Search Engine Usage in North America by Enquiro. (April 2004)
Google Gains Overall, Competition Builds Niches by Clickz Network(June 2004)
Search Marketing Benchmark Guide 2005-2006 by Marketing Sherpa (September 2005)
The first study has an interesting conclusion on SE usage and age:
We expected to see a trend in search engine usage according to age, but this wasn’t the case. High usage of Google was relatively consistent (at about 70%) and showed no specific trends. (Hotchkiss, Garrison, and Jensen, p 53.)However, I notice that only 4.4% of the 425 participants sampled were under 20 (p23). This is a very small sample. I'm not an expert in statistics, but 18.7 youngsters doesn't seem like a statistically significant sample, at least not enough refute my hypothesis. Although, it does cast a hint of doubt. Does this work for a larger sample?

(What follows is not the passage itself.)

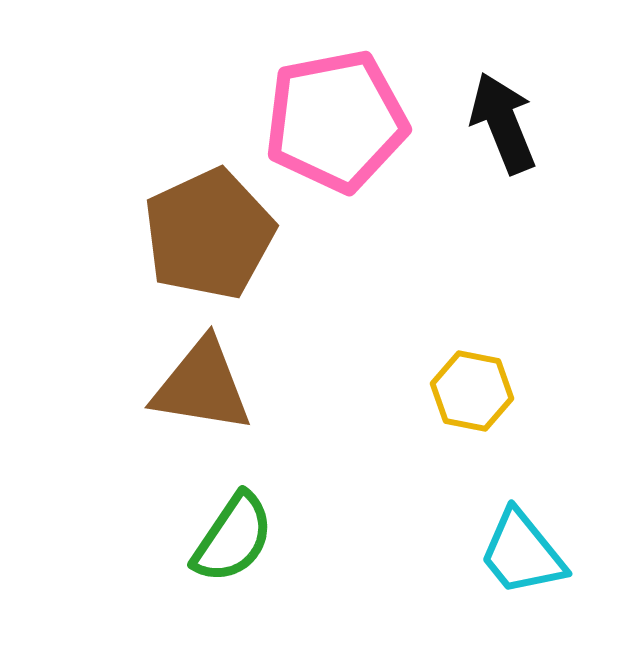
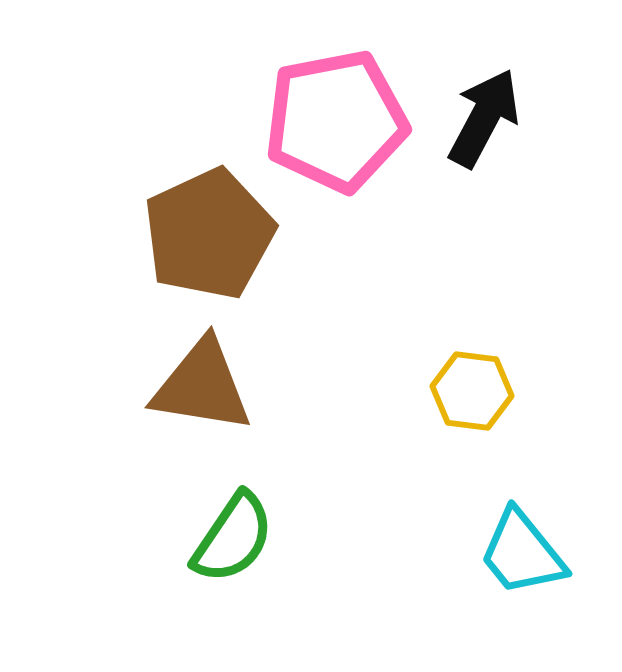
black arrow: moved 19 px left, 5 px up; rotated 50 degrees clockwise
yellow hexagon: rotated 4 degrees counterclockwise
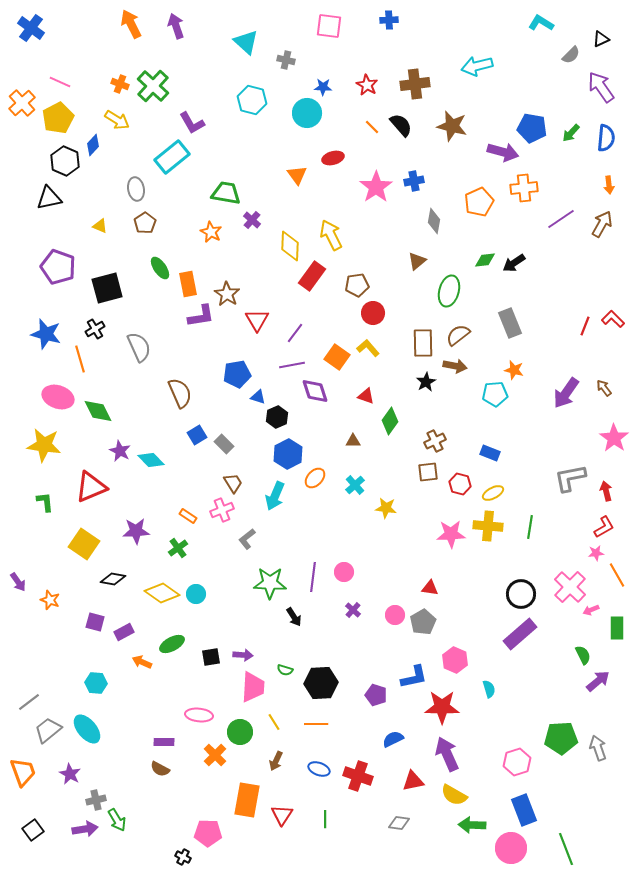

The second article, on Google Gains, is interesting because it claims that Yahoo has the largest share of the young audience: 48.23% vs. Google's 43.57% for users 18-34. This isn't that surprising, because this group really came onto the Internet at a time when Yahoo was a dominant player. This doesn't isolate the college group (18-22), the "Google Generation" from the pre-Google generation. In short, it doesn't really provide enough data to address the issue.
The last report could prove illuminating if someone has a copy. I would be interested in hearing what it has to say.
To my knowledge no one has studied, or at least not made public, a detailed look at search engine usage, loyalty, etc.. inthe younger generation: 13-23. If they did perhaps we could really validate whether or not this group really is the "Google Generation."